# More on subgroups of R. Thompson group F

Together with Gili Golan we wrote another paper on $F$. Note that  Savchuk proved that for every number $\alpha$ in $(0, 1)$ the subgroup of all elements of $F$ that fix $\alpha$ is maximal (and its Schreier graph is amenable). He asked if $F$ has any other maximal subgroups of infinite index. That problem is soved (in the negative) in our paper. In fact we give two solutions.

First we  show that Jones’ subgroup $\vec F$ of $F$ is maximal in a certain subgroup of index $2$ of $F$ which itself is isomorphic to $F$. (Recall that $\vec F$ is isomorphic to the Thompson-Brown group $F_3$ and is 3-generated.) Moreover, we prove that there are exactly three subgroups of $F$ containing $\vec F$.  The preimage of $\vec F$ under the natural injective endomorphism of $F$ is then a maximal subgroup of $F$ and it is not difficult to show that this subgroup does not fix a point in the open unit interval. The fact that there are only three subgroups of $F$ containing Jones’ subgroup is very counter-intuitive and answers a question by Saul Schleimer.

The second solution gives many implicit examples (which may or may not be finitely generated). Note that the generator $x_0$ of $F$ does not fix any point in the open unit interval. Now take any element $g$ such $H=\langle x_0, g\rangle$ is a proper subgroup of $F$ and not inside any proper subgroup of finite index. Then any maximal subgroup  containing $H$ is an example we need. The fact that $H$ is not inside any proper subgroup of finite index is easy to establish. Indeed, every non-Abelian homomorphic image of $F$ is $F$ itself. So it is enough to show that the images of $x_0, g$ in $F/[F,F]$ generate the whole $F/[F,F]$. For example, one can take $g=x_1x_2x_1^{-1}$.

The non-trivial thing is to prove that $H$ is proper. Indeed, the only previously known (more precisely – previously published) way to show that a subgroup of $F$ is proper is to show that it is inside some proper subgroup of finite index of $F$ or fixes a point on the open unit interval. We employ a 2-dimensional analog of Stallings’ solution of the membership problem for subgroups of free groups. For every  subgroup of $F$ viewed as the diagram group over the Dunce hat, we construct what we called a Stallings 2-core which is a directed 2-complex with a distinguished 1-path $p$ and a map into the Dunce hat (which is also a directed 2-complex).
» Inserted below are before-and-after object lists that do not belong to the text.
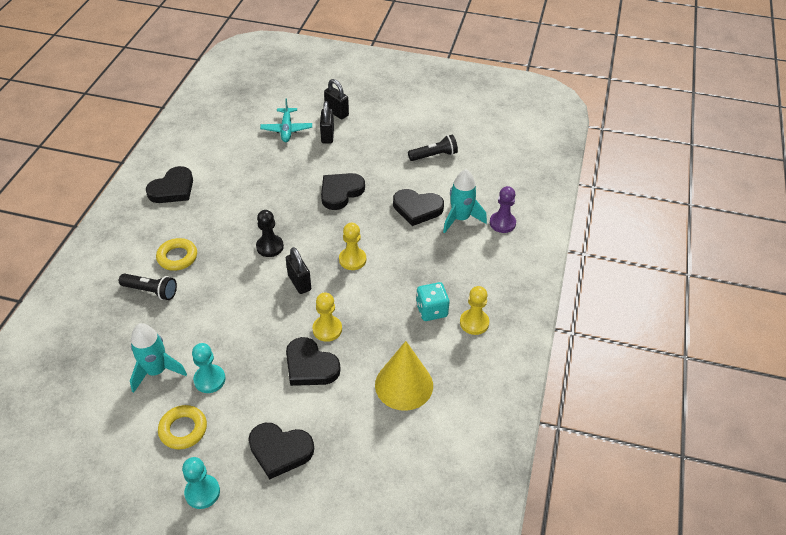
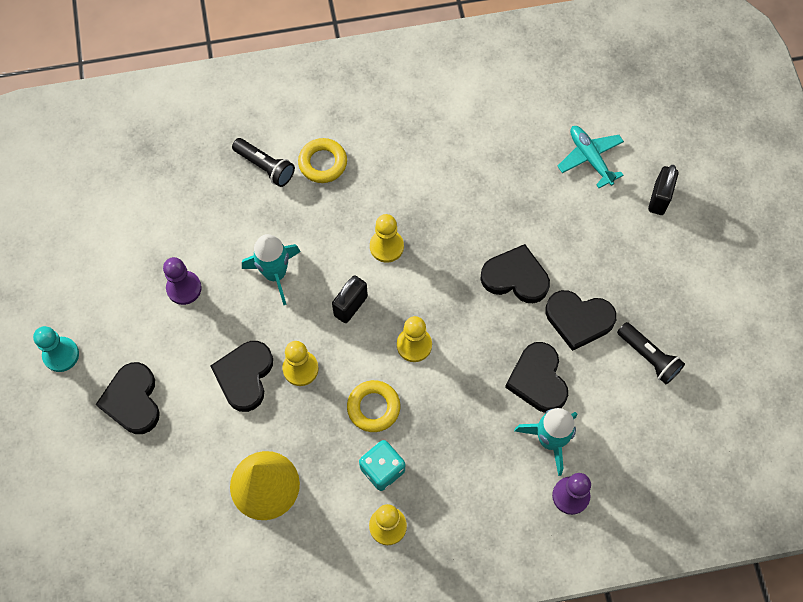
camera: 65 degrees right, 20 degrees up
black flashlight [119,274,177,300] -> black flashlight turned 45 degrees counterclockwise [232,138,295,187]
turquoise rocket [130,323,187,393] -> turquoise rocket moved to [242,234,301,305]
black heart [146,166,193,203] -> black heart moved to [546,290,617,351]
yellow ring [158,405,207,449] -> yellow ring moved to [347,380,400,432]
turquoise pawn [192,343,226,393] -> purple pawn [163,257,202,305]
black pawn [256,210,284,257] -> yellow pawn [370,214,404,263]
turquoise plane [260,98,312,142] -> turquoise plane turned 90 degrees clockwise [558,126,624,188]
black padlock [320,101,334,144] -> none

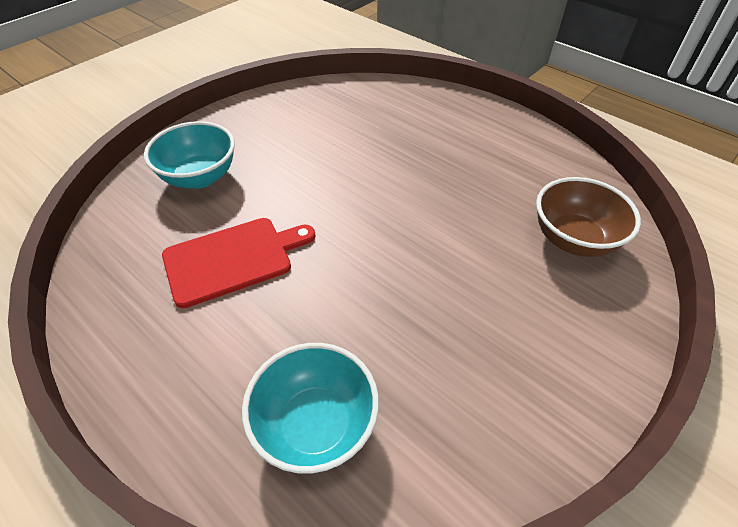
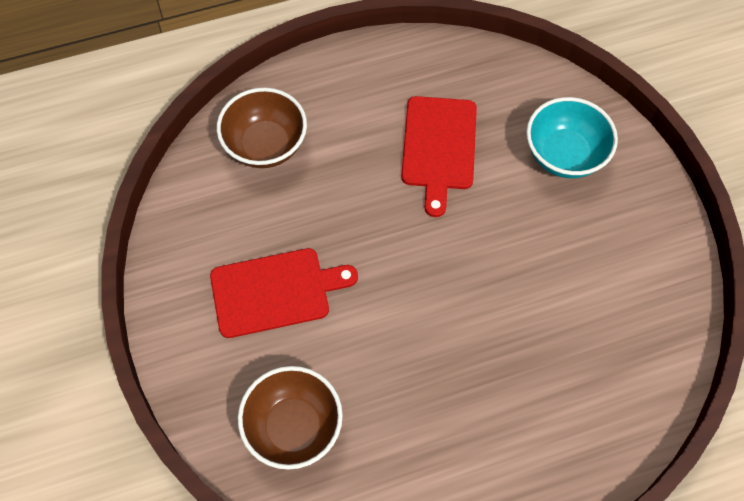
camera: 120 degrees right, 15 degrees up
turquoise bowl [242,343,379,473] -> brown bowl [217,88,307,168]
none -> red cutting board [210,248,358,338]

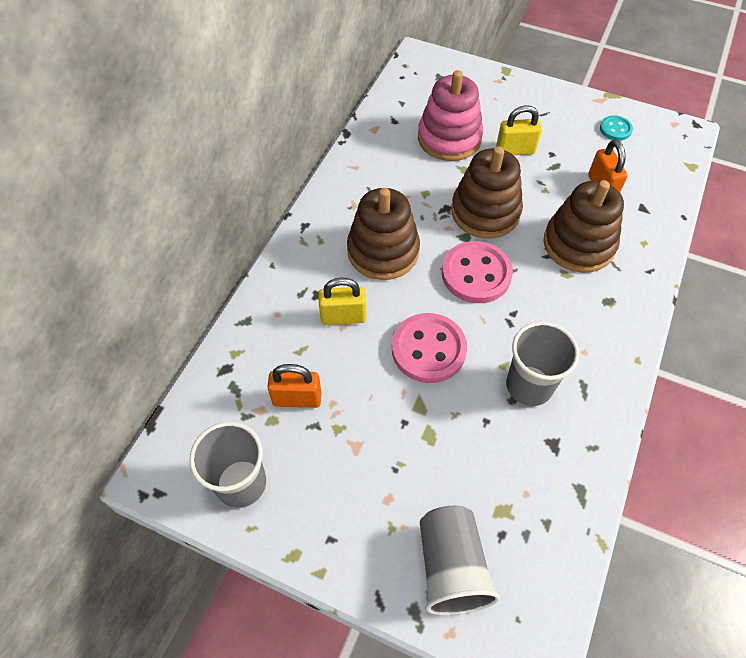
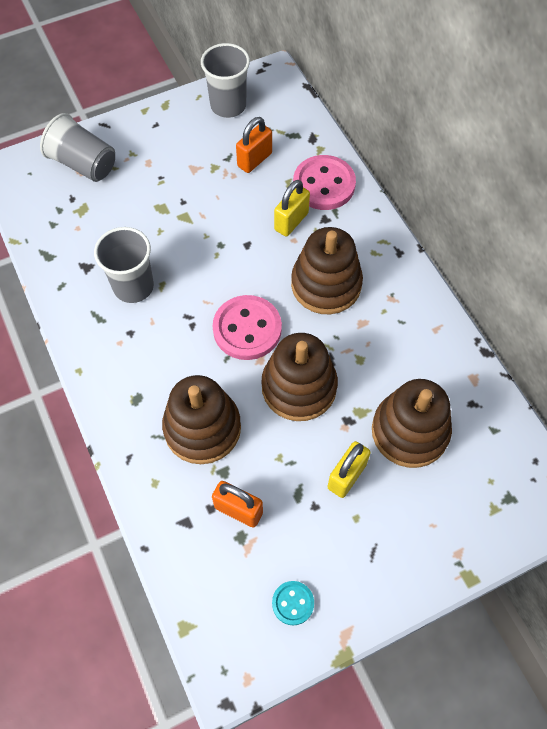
camera: 130 degrees right, 5 degrees up
pink button [392,313,467,383] -> pink button moved to [293,155,356,210]
pink stacking toy [418,70,483,161] -> brown stacking toy [372,379,452,468]

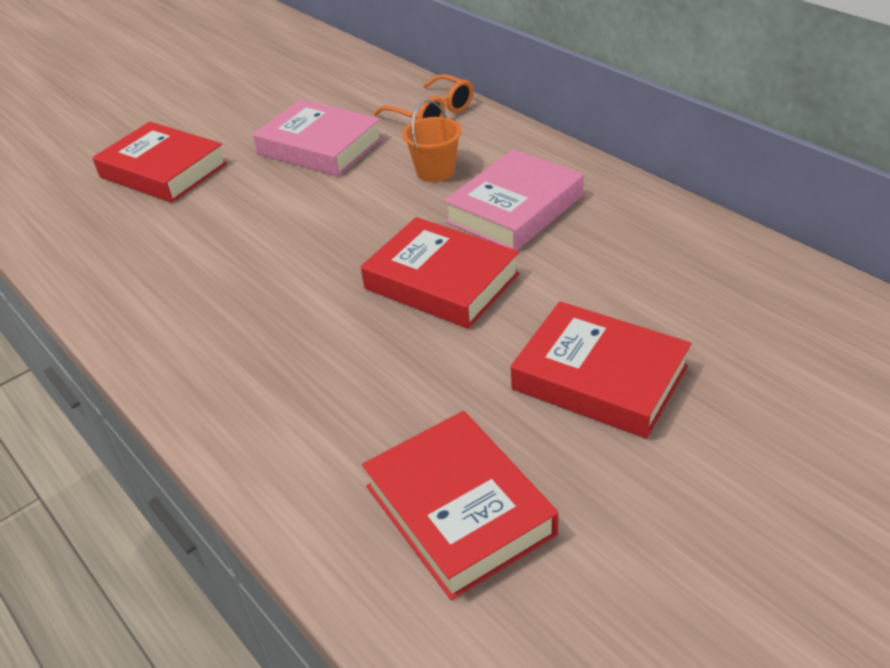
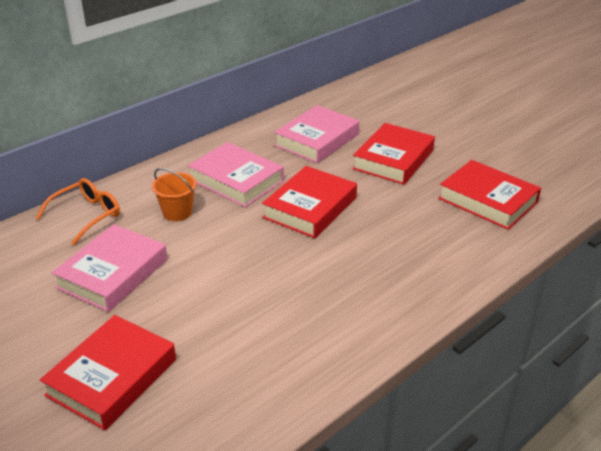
camera: 95 degrees left, 5 degrees down
red book [362,411,558,600] -> red book turned 75 degrees clockwise [438,160,541,230]
none -> pink book [274,105,360,163]

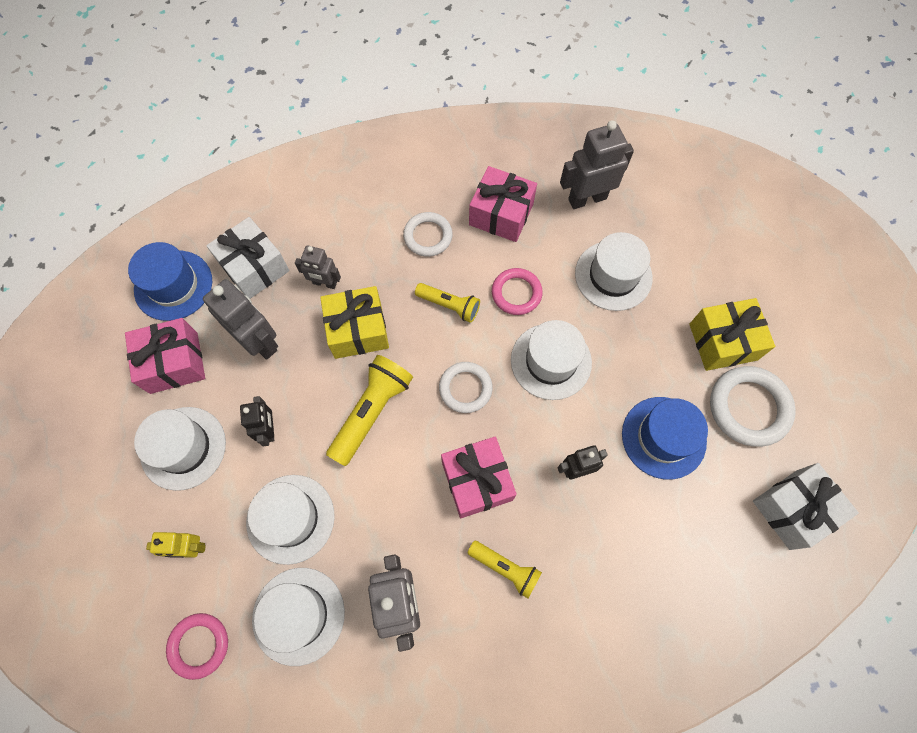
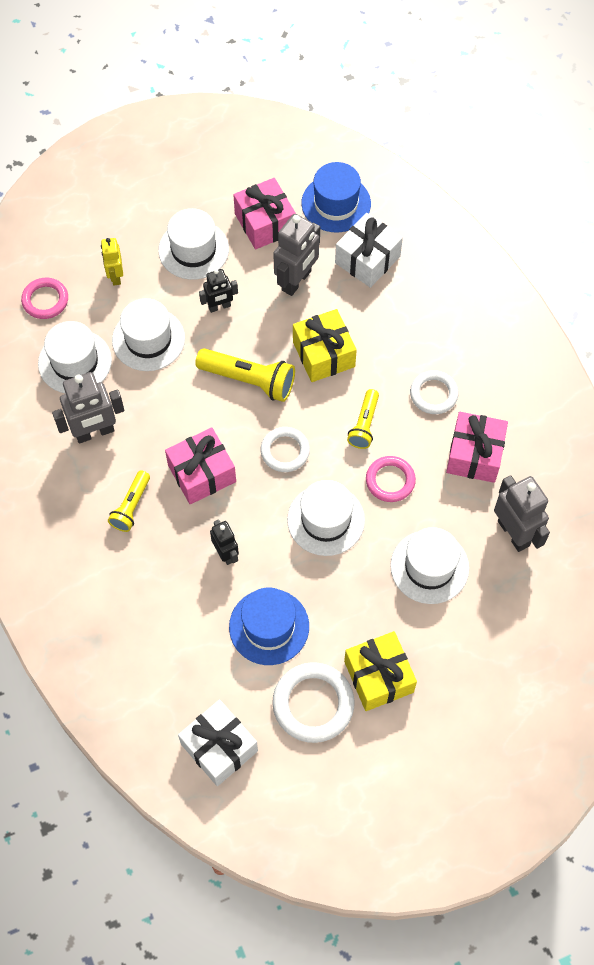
camera: 80 degrees right, 5 degrees down
grey robot [295,245,341,289] -> none

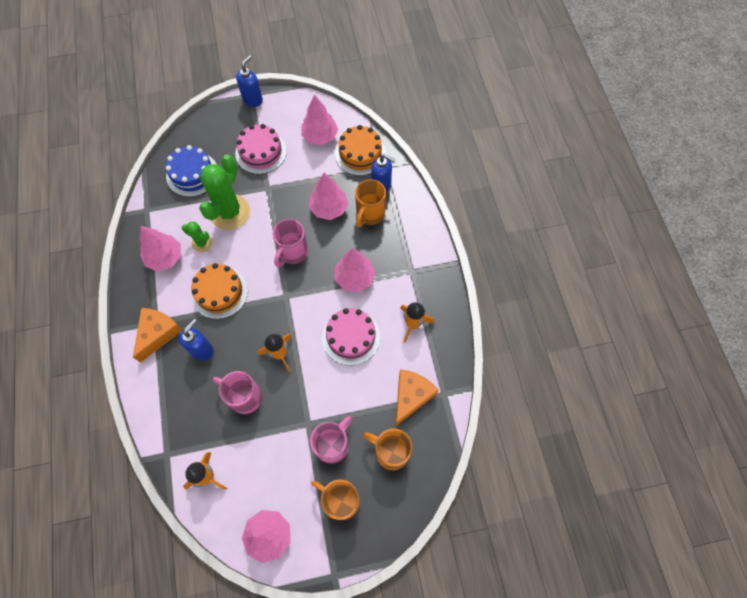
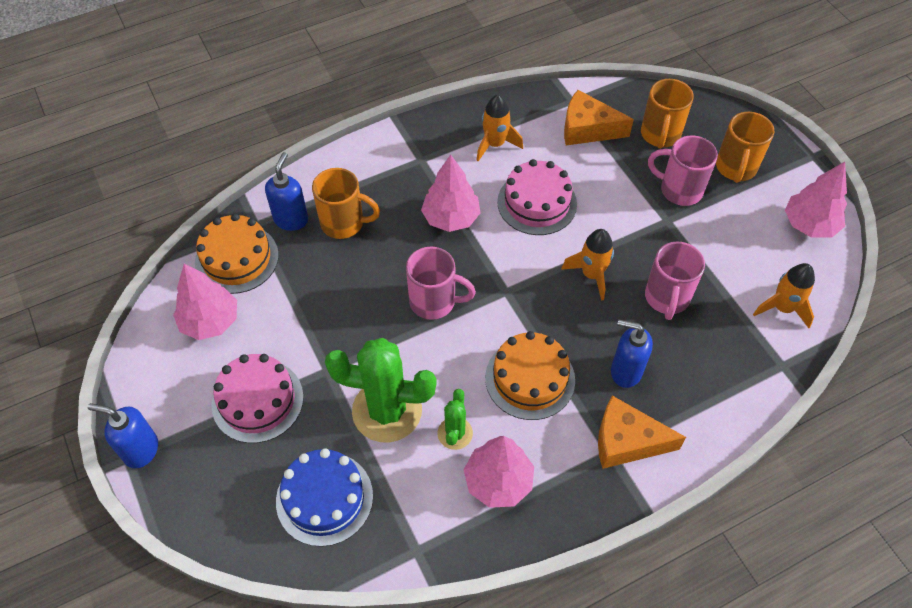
camera: 105 degrees left, 10 degrees down
pink tree [309,173,348,220] -> none

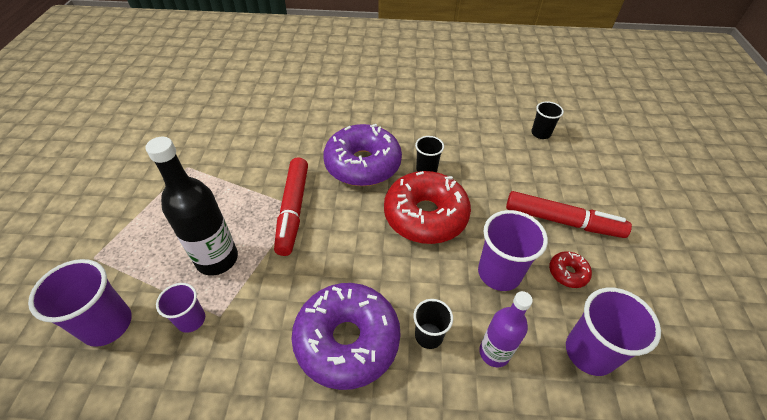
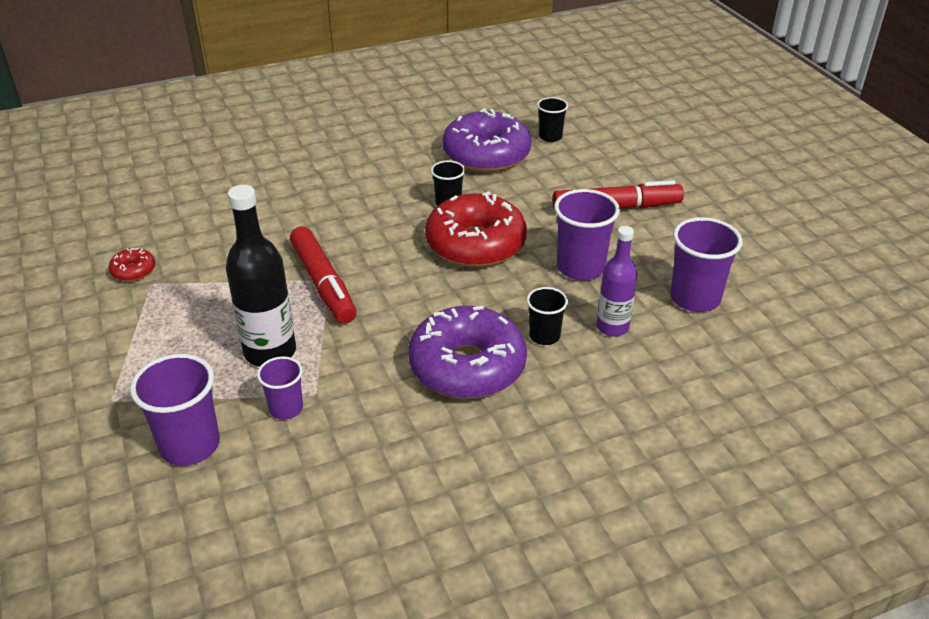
camera: 25 degrees left, 10 degrees down
purple donut [323,124,402,186] -> purple donut moved to [442,108,532,172]
red donut [549,251,592,288] -> red donut moved to [108,248,155,282]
In the case of the free group, the Stallings core is an automaton which accepts a reduced word if and only if it belongs to the subgroup. In the case of $F$, the Stallings 2-core is a 2-automaton which “accepts” reduced diagrams from $H$ (but not only these diagrams). In the case of $g=x_1x_2x_1^{-1}$ we construct the Stallings 2-core and show that $x_1$ is not “accepted” by it. So $x_1\not\in H$, and $H$ is indeed a proper subgroup of $F$. Although the method of Stallings 2-cores was never published before, we discussed it with Victor Guba long ago (in 1998 or even earlier). We wanted to write a paper about it but never had time to do that.

Note that the question of when the Stallings 2-core of a subgroup $H$ of a diagram group accepts only the diagrams from $H$ is very interesting because in that case, $H$ is a diagram group itself. This is how, together with Victor Guba, we represented the derived subgroup $[F,F]$ as a diagram group (see Theorem 26 in this paper).

If $U$ is a finite set of finite binary fractions, then it is easy to see that the subgroup $H_U$ of all elements of $F$ that fix each number from $U$ is just the direct product of $|U|+1$ copies of $F$. Savchuk studied these subgroups too, proving that their Schreier graphs are also amenable. We prove in our paper that for every $U$ there are only finitely many subgroups of $F$ containing $H_U$ (moreover the lattice of subgroups of $F$ containing $H_U$ is anti-isomorphic to the Boolean lattice of subsets of $U$). This implies that $F$ is quasi-residually finite (in our terminology), that is it has a decreasing sequence of finitely generated subgroups $F > P_1 > P_2 > ...$ such that the intersection of these subgroups is trivial and for each $i$ there are only finitely many subgroups of $F$ containing $P_i$.   That is also a counter-intuitive property of $F$.